The FOREX market (short for Foreign Exchange) market means buying a currency coupled simultaneously selling another currency. Its main function is to allow the international monetary exchange and determine the rate of exchange between currencies. It is the largest financial market in the world with a volume of $ 1.5 trillion per day. This is more than three times the amount traded on all U.S. markets.
Several factors influence the market price:
- The interest rates announced by central banks
- Government debt
- Political and Economic Events
- Reports of governments and index of purchasing capacity
- Industrial Production, unemployment
- Market Assessment made by commentators and the media
Unlike some other markets such importance, the FOREX market has no physical location or central exchange.
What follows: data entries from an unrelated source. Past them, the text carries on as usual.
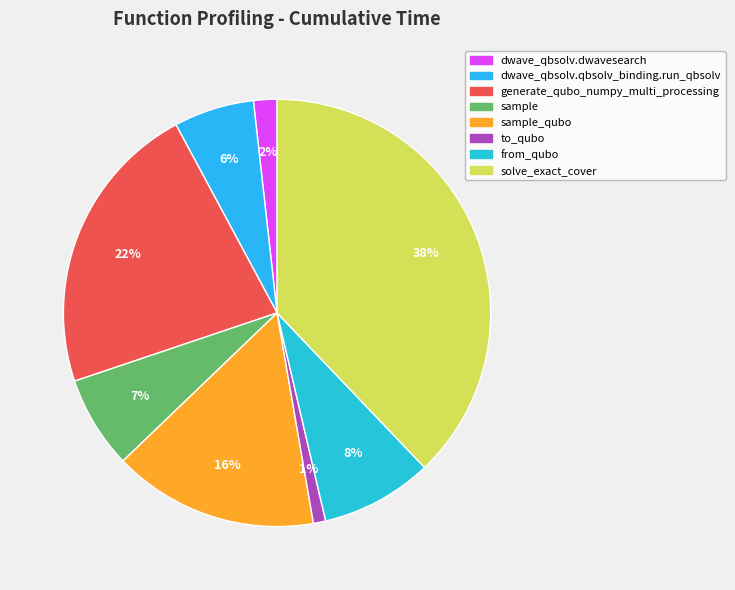

Does dwave_qbsolv.qbsolv_binding.run_qbsolv account for over 50% of the chart?

No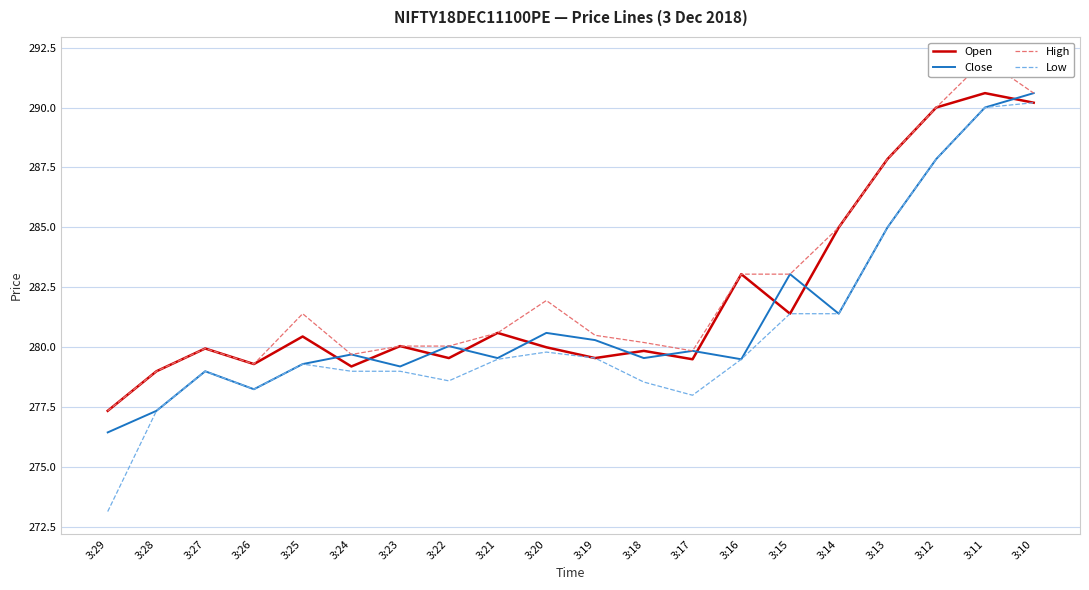

List the labels in order of Low value, largest first.

3:10, 3:11, 3:12, 3:13, 3:15, 3:14, 3:20, 3:19, 3:21, 3:16, 3:25, 3:27, 3:24, 3:23, 3:22, 3:18, 3:26, 3:17, 3:28, 3:29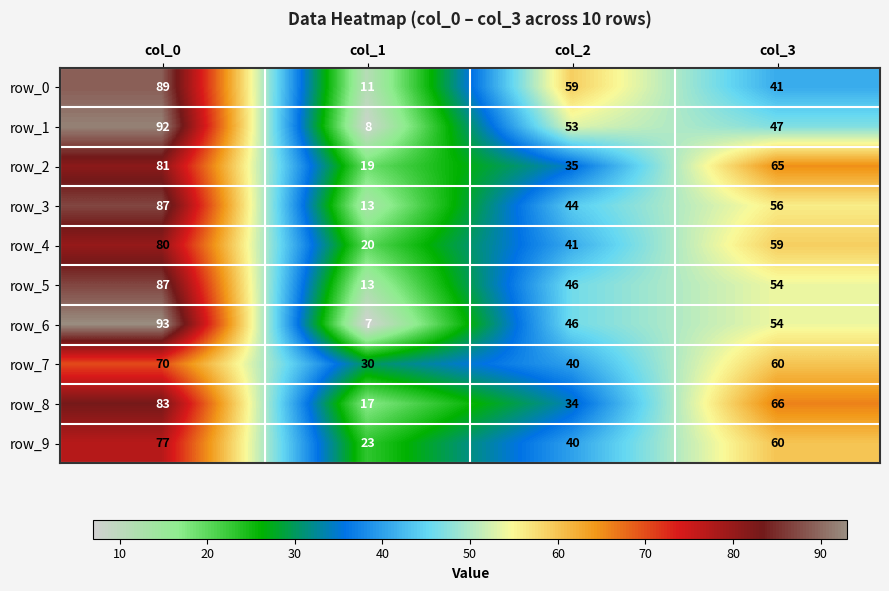

Reading right to left, list all the values displayed in this chart.

row_0: 41	59	11	89
row_1: 47	53	8	92
row_2: 65	35	19	81
row_3: 56	44	13	87
row_4: 59	41	20	80
row_5: 54	46	13	87
row_6: 54	46	7	93
row_7: 60	40	30	70
row_8: 66	34	17	83
row_9: 60	40	23	77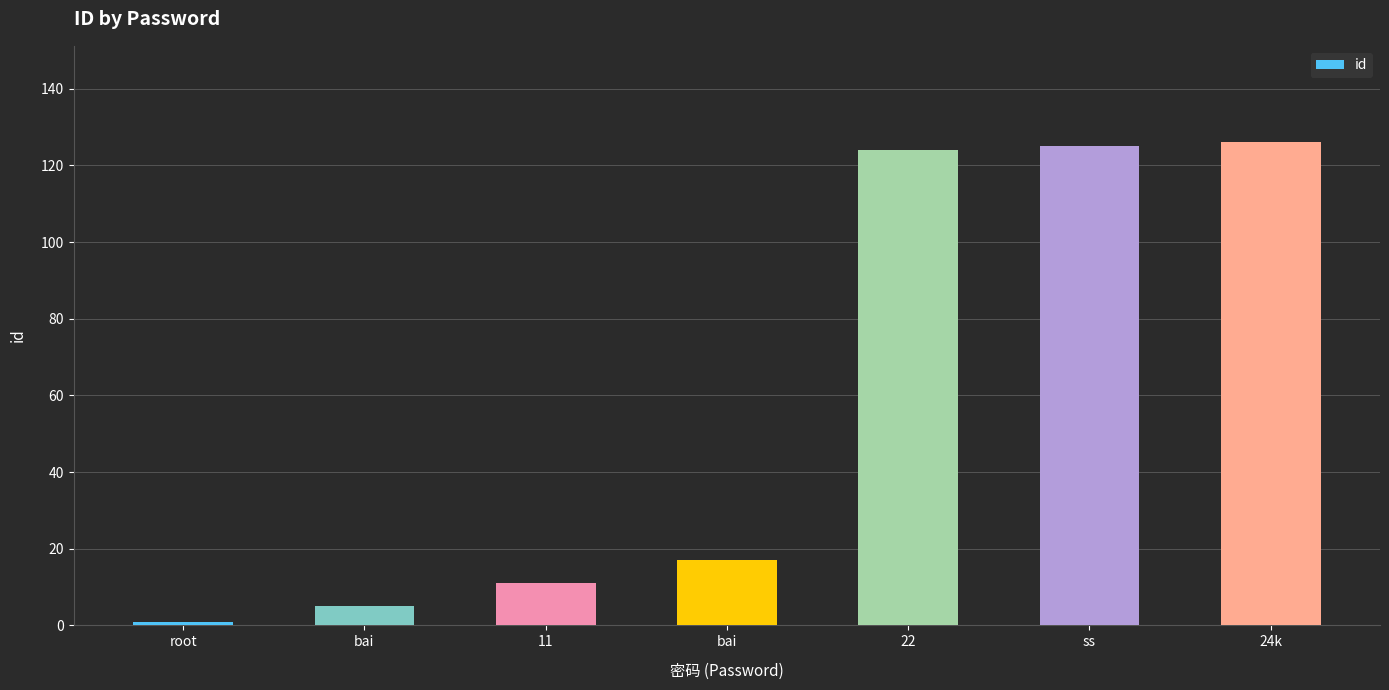

Where is the data nearest to the value 63?

bai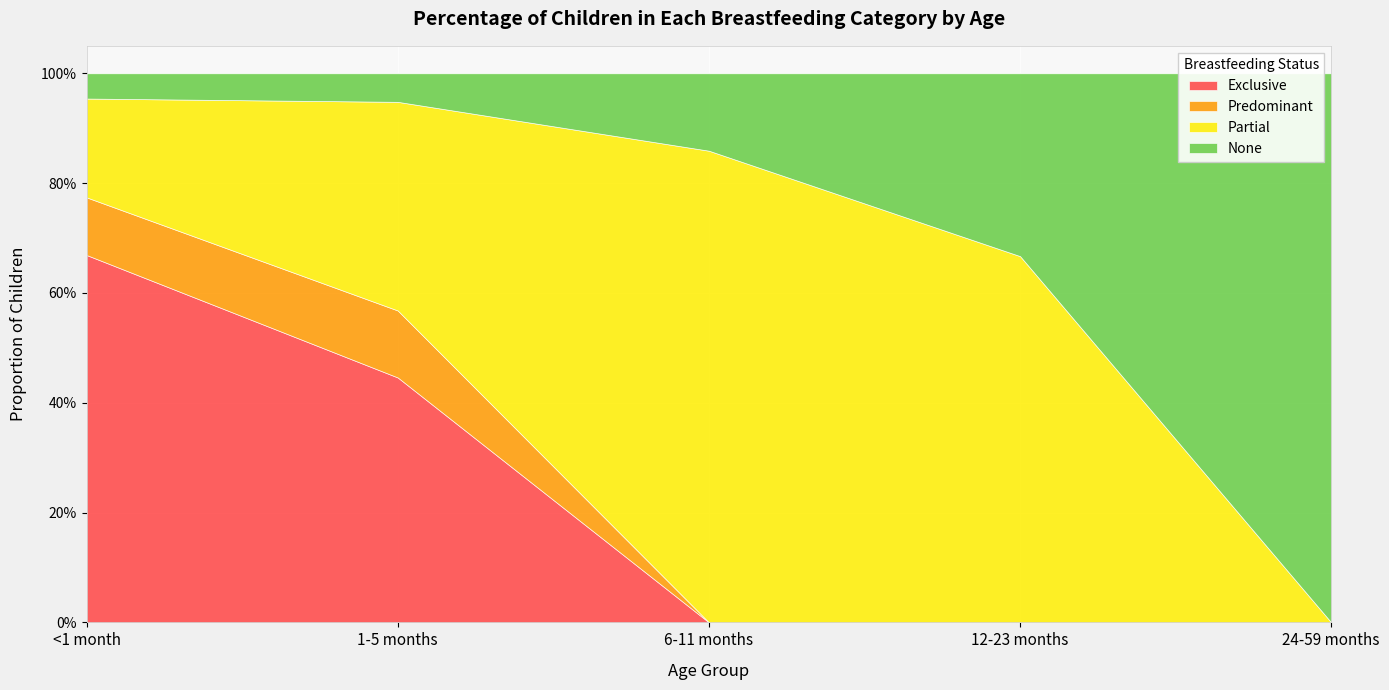

True or false: Predominant has more than 2 interior local peaks.

False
It is a market that is traded by electronic networks. Exchanges take place between banks, companies or individuals. There are 5% of transactions origin of governments and large companies and 95% that comes from speculation.
The distribution of major currencies is as follows:
Two types of transactions are possible:
- "Spot" FOREX
- "Currency Futures"
The "spot" FOREX currency exchange in real time, 24 hours a day. It allows more liquidity at a generally lower cost. Pairs traded are listed as the currency versus the U.S. dollar, or vice versa.
"Future currency" are listed as the currency versus the U.S. dollar only. Trading is done on a time-limited (closes at the end of the day) market, non-US currencies are subject to certain liquidity shortages and time delays, as well as higher fees (including those of the NFA or "National Futures Association").